→ **Material for this task**
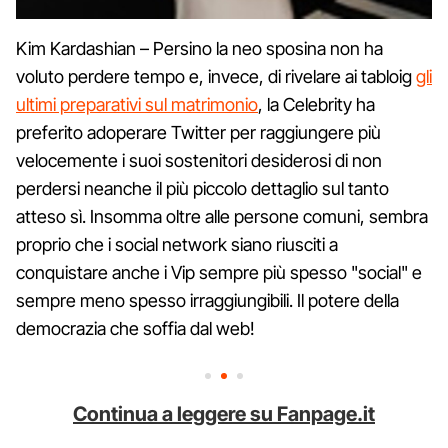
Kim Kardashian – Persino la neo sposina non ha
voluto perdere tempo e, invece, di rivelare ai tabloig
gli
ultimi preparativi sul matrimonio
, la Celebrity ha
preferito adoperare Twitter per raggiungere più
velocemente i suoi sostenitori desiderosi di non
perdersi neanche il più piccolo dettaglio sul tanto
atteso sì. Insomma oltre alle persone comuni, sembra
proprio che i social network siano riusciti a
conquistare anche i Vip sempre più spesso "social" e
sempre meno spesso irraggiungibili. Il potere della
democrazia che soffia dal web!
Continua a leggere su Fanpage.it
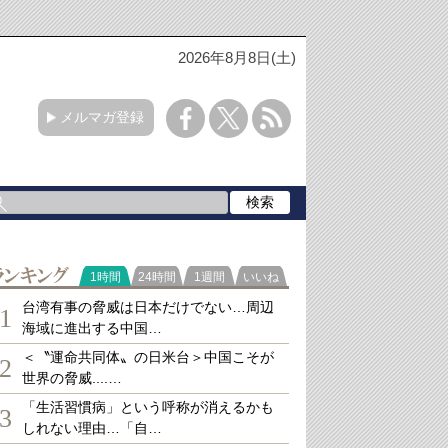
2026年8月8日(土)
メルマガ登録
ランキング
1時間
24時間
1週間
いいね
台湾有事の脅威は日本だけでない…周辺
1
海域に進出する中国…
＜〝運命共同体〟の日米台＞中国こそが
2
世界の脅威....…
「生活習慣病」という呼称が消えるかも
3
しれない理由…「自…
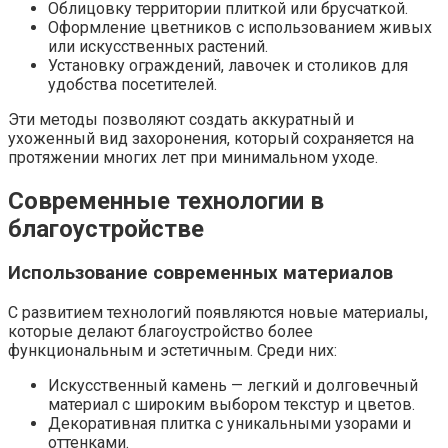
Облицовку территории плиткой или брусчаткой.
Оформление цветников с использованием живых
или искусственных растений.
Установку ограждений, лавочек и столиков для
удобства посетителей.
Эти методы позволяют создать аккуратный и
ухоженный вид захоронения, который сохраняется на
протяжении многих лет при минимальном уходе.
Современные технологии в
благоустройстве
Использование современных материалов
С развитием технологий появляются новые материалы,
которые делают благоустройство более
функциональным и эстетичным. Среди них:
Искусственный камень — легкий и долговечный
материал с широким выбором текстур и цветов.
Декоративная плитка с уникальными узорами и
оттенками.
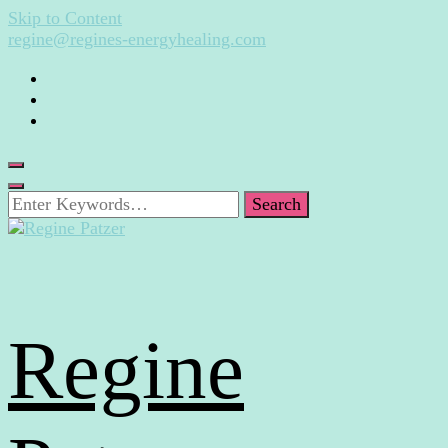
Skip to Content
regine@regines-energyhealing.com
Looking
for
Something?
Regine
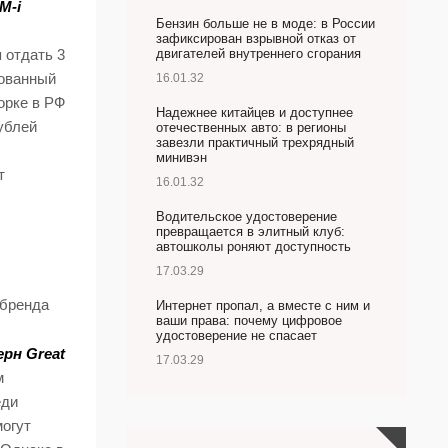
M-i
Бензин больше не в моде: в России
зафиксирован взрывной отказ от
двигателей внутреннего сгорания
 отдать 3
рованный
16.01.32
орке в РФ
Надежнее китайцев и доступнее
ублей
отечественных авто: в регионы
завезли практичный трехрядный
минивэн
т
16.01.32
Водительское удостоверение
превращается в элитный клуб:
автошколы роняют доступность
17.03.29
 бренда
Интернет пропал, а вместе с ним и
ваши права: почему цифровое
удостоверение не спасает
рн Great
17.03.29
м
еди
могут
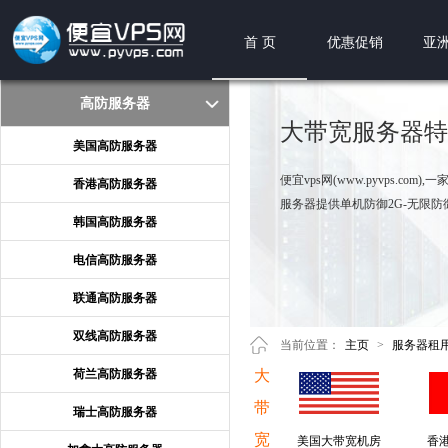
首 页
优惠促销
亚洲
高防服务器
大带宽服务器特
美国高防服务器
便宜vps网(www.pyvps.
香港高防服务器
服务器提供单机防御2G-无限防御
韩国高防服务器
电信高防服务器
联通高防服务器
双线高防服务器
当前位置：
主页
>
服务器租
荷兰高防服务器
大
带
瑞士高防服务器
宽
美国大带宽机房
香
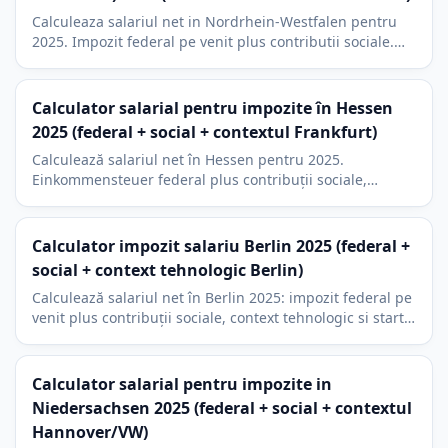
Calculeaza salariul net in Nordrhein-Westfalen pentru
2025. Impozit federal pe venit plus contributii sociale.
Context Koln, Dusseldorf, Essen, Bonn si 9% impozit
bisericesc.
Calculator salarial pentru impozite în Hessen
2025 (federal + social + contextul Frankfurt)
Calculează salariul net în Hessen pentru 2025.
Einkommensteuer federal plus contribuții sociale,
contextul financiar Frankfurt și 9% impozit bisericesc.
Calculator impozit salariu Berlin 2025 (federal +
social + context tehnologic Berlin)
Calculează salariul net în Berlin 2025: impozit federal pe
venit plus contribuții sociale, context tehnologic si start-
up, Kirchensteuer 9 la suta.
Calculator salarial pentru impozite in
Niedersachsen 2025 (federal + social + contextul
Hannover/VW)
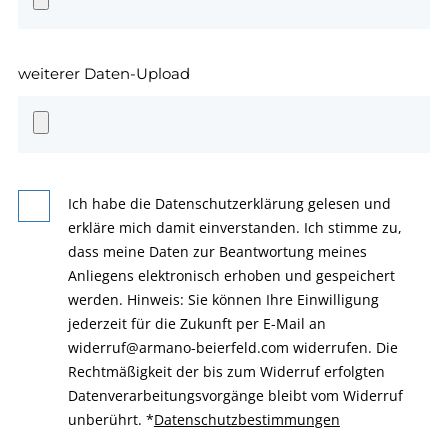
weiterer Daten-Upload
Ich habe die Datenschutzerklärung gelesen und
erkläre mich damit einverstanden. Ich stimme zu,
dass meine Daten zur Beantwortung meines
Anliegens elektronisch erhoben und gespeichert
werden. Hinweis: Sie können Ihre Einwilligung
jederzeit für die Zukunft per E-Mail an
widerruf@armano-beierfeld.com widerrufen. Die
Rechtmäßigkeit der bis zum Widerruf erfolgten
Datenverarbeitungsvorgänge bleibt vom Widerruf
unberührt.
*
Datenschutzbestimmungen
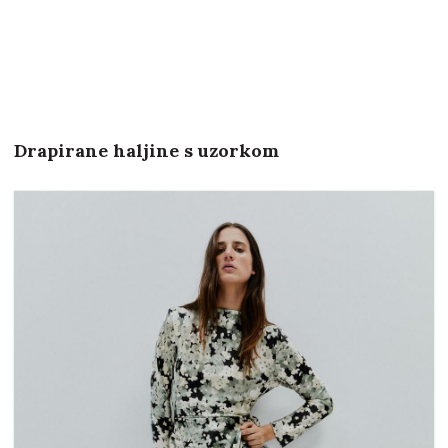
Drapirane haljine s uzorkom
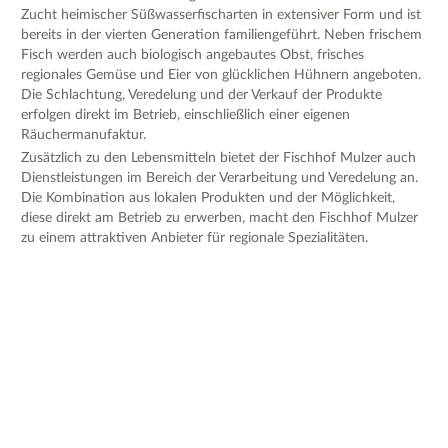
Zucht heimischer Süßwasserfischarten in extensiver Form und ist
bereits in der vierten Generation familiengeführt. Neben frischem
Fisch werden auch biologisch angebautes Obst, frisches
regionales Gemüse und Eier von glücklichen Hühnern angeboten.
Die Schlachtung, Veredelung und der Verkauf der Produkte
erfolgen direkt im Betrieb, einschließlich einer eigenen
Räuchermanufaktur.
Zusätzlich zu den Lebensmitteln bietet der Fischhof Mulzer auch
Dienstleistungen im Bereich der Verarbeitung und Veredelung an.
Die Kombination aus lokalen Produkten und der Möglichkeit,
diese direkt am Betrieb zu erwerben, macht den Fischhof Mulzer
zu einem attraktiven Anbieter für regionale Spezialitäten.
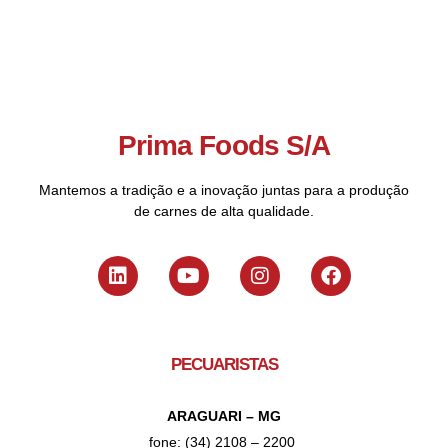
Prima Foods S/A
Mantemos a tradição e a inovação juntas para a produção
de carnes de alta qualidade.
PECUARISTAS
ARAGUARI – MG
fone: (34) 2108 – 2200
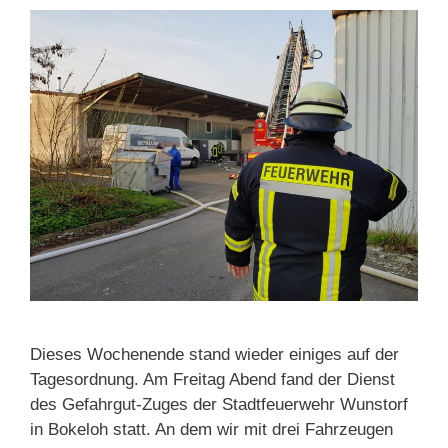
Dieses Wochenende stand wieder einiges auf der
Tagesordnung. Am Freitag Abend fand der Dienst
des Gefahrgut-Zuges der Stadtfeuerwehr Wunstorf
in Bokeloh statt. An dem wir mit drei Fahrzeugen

→ **Directions for this task**
Reproduce the entire listing exactly, except for any pictures it contains.

→ **Task answer**
Kim Kardashian – Persino la neo sposina non ha
voluto perdere tempo e, invece, di rivelare ai tabloig
gli
ultimi preparativi sul matrimonio
, la Celebrity ha
preferito adoperare Twitter per raggiungere più
velocemente i suoi sostenitori desiderosi di non
perdersi neanche il più piccolo dettaglio sul tanto
atteso sì. Insomma oltre alle persone comuni, sembra
proprio che i social network siano riusciti a
conquistare anche i Vip sempre più spesso "social" e
sempre meno spesso irraggiungibili. Il potere della
democrazia che soffia dal web!
Continua a leggere su Fanpage.it
2026年8月8日(土)
メルマガ登録
ランキング
1時間
24時間
1週間
いいね
台湾有事の脅威は日本だけでない…周辺
1
海域に進出する中国…
＜〝運命共同体〟の日米台＞中国こそが
2
世界の脅威....…
「生活習慣病」という呼称が消えるかも
3
しれない理由…「自…
Облицовку территории плиткой или брусчаткой.
Оформление цветников с использованием живых
или искусственных растений.
Установку ограждений, лавочек и столиков для
удобства посетителей.
Эти методы позволяют создать аккуратный и
ухоженный вид захоронения, который сохраняется на
протяжении многих лет при минимальном уходе.
Современные технологии в
благоустройстве
Использование современных материалов
С развитием технологий появляются новые материалы,
которые делают благоустройство более
функциональным и эстетичным. Среди них:
Искусственный камень — легкий и долговечный
материал с широким выбором текстур и цветов.
Декоративная плитка с уникальными узорами и
оттенками.
Skip to Content
regine@regines-energyhealing.com
Looking
for
Something?
Regine
M-i
Бензин больше не в моде: в России
зафиксирован взрывной отказ от
двигателей внутреннего сгорания
 отдать 3
рованный
16.01.32
орке в РФ
Надежнее китайцев и доступнее
ублей
отечественных авто: в регионы
завезли практичный трехрядный
минивэн
т
16.01.32
Водительское удостоверение
превращается в элитный клуб:
автошколы роняют доступность
17.03.29
 бренда
Интернет пропал, а вместе с ним и
ваши права: почему цифровое
удостоверение не спасает
рн Great
17.03.29
м
еди
могут
首 页
优惠促销
亚洲
高防服务器
大带宽服务器特
美国高防服务器
便宜vps网(www.pyvps.
香港高防服务器
服务器提供单机防御2G-无限防御
韩国高防服务器
电信高防服务器
联通高防服务器
双线高防服务器
当前位置：
主页
>
服务器租
荷兰高防服务器
大
带
瑞士高防服务器
宽
美国大带宽机房
香
Calculeaza salariul net in Nordrhein-Westfalen pentru
2025. Impozit federal pe venit plus contributii sociale.
Context Koln, Dusseldorf, Essen, Bonn si 9% impozit
bisericesc.
Calculator salarial pentru impozite în Hessen
2025 (federal + social + contextul Frankfurt)
Calculează salariul net în Hessen pentru 2025.
Einkommensteuer federal plus contribuții sociale,
contextul financiar Frankfurt și 9% impozit bisericesc.
Calculator impozit salariu Berlin 2025 (federal +
social + context tehnologic Berlin)
Calculează salariul net în Berlin 2025: impozit federal pe
venit plus contribuții sociale, context tehnologic si start-
up, Kirchensteuer 9 la suta.
Calculator salarial pentru impozite in
Niedersachsen 2025 (federal + social + contextul
Hannover/VW)
weiterer Daten-Upload
Ich habe die Datenschutzerklärung gelesen und
erkläre mich damit einverstanden. Ich stimme zu,
dass meine Daten zur Beantwortung meines
Anliegens elektronisch erhoben und gespeichert
werden. Hinweis: Sie können Ihre Einwilligung
jederzeit für die Zukunft per E-Mail an
widerruf@armano-beierfeld.com widerrufen. Die
Rechtmäßigkeit der bis zum Widerruf erfolgten
Datenverarbeitungsvorgänge bleibt vom Widerruf
unberührt.
*
Datenschutzbestimmungen
Drapirane haljine s uzorkom
Zucht heimischer Süßwasserfischarten in extensiver Form und ist
bereits in der vierten Generation familiengeführt. Neben frischem
Fisch werden auch biologisch angebautes Obst, frisches
regionales Gemüse und Eier von glücklichen Hühnern angeboten.
Die Schlachtung, Veredelung und der Verkauf der Produkte
erfolgen direkt im Betrieb, einschließlich einer eigenen
Räuchermanufaktur.
Zusätzlich zu den Lebensmitteln bietet der Fischhof Mulzer auch
Dienstleistungen im Bereich der Verarbeitung und Veredelung an.
Die Kombination aus lokalen Produkten und der Möglichkeit,
diese direkt am Betrieb zu erwerben, macht den Fischhof Mulzer
zu einem attraktiven Anbieter für regionale Spezialitäten.
Prima Foods S/A
Mantemos a tradição e a inovação juntas para a produção
de carnes de alta qualidade.
PECUARISTAS
ARAGUARI – MG
fone: (34) 2108 – 2200
Dieses Wochenende stand wieder einiges auf der
Tagesordnung. Am Freitag Abend fand der Dienst
des Gefahrgut-Zuges der Stadtfeuerwehr Wunstorf
in Bokeloh statt. An dem wir mit drei Fahrzeugen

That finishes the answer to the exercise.